YOUR OBJECTIVE:
Within the data below, determine how many lines contain "system" and supply only that figure.

Top of THE DATA

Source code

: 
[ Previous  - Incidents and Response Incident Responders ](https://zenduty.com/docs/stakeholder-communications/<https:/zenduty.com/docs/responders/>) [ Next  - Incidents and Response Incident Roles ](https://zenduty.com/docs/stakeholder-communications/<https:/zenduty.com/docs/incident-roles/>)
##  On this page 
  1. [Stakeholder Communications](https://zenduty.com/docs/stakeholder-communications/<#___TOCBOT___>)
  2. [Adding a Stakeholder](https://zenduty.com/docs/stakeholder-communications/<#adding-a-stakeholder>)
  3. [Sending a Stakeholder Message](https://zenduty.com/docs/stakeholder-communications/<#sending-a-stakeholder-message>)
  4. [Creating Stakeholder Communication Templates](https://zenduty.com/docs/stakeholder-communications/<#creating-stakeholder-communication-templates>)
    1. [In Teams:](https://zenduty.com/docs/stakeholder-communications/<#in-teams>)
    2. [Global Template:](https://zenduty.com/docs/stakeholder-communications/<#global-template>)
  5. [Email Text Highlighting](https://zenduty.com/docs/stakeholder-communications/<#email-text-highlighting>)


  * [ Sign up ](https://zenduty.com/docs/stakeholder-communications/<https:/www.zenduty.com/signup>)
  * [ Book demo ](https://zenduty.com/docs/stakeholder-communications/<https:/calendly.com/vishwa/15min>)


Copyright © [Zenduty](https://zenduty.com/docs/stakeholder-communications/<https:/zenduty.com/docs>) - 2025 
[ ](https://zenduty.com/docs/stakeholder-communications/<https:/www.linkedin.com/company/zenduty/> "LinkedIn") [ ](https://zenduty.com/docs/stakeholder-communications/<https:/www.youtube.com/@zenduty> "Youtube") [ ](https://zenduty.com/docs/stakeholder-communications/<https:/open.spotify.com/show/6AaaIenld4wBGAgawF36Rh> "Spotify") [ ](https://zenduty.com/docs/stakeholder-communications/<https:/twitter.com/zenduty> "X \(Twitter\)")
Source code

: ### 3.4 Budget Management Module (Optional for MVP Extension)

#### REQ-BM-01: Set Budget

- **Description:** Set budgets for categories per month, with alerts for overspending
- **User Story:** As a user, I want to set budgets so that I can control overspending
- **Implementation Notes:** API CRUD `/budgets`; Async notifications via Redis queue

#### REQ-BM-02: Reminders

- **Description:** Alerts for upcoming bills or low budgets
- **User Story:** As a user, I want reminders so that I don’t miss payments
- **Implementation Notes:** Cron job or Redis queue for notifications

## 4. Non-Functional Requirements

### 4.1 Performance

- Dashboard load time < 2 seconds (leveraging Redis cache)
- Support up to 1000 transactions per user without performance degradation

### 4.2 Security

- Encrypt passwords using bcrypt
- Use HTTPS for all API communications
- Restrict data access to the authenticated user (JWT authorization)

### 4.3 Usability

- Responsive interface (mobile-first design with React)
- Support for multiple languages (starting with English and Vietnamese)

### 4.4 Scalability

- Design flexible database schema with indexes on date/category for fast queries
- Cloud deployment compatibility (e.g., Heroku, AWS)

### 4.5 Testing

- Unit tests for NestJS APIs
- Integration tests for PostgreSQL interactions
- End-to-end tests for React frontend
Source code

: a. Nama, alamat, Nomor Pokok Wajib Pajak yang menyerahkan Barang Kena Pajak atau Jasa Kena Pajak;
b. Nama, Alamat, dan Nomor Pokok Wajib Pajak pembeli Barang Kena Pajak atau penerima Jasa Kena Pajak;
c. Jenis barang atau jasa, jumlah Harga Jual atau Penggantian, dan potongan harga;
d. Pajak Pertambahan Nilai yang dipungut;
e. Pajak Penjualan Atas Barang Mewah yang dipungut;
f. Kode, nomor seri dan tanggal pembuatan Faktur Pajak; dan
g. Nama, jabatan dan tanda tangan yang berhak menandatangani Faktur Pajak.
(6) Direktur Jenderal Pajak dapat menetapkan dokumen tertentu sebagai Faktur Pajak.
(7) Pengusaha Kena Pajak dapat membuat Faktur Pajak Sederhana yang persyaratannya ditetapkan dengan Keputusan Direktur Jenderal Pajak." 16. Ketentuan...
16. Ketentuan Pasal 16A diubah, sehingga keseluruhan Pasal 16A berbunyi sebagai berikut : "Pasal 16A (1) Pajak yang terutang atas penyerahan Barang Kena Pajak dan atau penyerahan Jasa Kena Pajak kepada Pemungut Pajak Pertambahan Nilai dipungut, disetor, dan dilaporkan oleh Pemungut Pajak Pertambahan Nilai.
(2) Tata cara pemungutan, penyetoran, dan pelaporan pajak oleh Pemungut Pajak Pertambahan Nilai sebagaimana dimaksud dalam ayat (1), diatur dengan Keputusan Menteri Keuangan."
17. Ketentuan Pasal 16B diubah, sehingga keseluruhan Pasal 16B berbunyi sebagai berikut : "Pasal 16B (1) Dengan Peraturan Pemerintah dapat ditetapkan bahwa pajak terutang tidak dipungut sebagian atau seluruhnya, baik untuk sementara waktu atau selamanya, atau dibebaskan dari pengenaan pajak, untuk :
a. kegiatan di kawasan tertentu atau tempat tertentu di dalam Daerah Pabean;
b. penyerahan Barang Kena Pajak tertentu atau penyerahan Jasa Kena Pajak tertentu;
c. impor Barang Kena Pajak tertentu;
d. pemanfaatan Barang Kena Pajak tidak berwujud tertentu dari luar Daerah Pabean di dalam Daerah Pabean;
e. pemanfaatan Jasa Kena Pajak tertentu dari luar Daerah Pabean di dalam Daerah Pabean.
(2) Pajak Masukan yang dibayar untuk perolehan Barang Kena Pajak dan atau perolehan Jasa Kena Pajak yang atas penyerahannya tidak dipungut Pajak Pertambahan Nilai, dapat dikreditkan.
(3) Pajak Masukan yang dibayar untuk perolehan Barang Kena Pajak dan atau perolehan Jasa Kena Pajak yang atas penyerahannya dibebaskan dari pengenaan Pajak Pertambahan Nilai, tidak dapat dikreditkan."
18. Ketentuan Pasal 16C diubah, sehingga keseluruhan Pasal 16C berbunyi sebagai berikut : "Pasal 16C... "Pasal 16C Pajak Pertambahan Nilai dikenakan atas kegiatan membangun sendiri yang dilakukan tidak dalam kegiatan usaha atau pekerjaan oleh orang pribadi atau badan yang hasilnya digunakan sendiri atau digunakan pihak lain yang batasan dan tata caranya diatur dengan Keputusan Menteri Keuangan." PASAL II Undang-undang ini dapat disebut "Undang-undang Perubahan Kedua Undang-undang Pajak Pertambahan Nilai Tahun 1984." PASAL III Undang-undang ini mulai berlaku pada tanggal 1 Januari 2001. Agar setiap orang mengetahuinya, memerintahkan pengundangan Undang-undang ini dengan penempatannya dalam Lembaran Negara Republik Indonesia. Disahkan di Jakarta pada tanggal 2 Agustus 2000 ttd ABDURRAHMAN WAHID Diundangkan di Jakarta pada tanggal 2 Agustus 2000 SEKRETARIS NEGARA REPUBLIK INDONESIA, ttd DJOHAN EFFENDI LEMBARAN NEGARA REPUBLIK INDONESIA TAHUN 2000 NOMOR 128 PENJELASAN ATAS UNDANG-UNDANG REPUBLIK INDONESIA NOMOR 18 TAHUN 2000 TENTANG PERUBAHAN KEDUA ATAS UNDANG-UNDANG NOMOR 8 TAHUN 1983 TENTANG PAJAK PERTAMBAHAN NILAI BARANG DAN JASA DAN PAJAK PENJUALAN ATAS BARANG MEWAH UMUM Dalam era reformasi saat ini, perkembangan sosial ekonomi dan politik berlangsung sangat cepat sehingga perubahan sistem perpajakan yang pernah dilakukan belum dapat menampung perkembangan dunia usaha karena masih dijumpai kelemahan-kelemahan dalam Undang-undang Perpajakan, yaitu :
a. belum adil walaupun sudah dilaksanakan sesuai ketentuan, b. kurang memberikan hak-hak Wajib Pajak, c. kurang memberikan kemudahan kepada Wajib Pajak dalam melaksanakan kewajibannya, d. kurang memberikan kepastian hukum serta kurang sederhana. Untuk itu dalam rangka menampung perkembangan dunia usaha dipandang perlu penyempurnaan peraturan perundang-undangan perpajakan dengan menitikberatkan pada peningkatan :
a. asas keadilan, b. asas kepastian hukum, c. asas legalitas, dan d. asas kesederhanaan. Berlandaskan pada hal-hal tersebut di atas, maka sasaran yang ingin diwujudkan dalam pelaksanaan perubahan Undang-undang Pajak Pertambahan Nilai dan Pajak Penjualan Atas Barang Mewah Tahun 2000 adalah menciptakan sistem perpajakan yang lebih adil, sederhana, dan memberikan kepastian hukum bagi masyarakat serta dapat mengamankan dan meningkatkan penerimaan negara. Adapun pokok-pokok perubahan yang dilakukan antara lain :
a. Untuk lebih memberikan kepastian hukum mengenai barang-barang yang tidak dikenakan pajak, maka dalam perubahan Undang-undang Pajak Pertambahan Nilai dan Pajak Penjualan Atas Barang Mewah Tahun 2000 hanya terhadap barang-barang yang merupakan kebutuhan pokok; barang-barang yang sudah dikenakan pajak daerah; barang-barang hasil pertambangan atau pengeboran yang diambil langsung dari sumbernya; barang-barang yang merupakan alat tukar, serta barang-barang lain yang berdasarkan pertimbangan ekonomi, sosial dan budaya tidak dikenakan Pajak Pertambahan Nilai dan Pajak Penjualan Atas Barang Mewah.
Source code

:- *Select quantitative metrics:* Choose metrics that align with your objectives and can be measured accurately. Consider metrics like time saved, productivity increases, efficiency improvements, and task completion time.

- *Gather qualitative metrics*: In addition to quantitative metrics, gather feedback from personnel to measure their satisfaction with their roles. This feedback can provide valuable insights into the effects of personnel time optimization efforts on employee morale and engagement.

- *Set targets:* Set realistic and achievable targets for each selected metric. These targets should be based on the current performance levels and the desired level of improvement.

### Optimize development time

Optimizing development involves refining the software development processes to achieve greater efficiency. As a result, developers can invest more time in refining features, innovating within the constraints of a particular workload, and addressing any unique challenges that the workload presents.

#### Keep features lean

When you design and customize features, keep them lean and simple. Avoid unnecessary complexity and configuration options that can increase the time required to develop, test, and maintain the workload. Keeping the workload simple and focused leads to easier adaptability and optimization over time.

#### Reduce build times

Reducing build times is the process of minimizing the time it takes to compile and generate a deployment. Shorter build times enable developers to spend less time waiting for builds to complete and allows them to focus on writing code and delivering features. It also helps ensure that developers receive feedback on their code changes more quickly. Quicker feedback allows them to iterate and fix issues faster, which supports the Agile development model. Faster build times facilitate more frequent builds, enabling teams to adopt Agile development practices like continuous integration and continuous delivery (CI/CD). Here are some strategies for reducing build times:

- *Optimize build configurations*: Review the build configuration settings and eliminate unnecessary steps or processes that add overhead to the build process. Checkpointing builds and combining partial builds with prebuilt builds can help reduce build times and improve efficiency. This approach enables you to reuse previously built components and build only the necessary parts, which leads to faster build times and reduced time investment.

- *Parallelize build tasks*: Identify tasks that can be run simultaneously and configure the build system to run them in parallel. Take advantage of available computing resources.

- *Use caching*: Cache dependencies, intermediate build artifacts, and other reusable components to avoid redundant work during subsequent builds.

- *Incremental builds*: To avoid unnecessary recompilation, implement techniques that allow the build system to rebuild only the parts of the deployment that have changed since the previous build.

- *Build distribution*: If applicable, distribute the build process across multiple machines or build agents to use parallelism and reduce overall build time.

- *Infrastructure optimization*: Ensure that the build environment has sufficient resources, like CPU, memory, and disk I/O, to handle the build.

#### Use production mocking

Bottom of THE DATA

EXERCISE SOLUTION:
2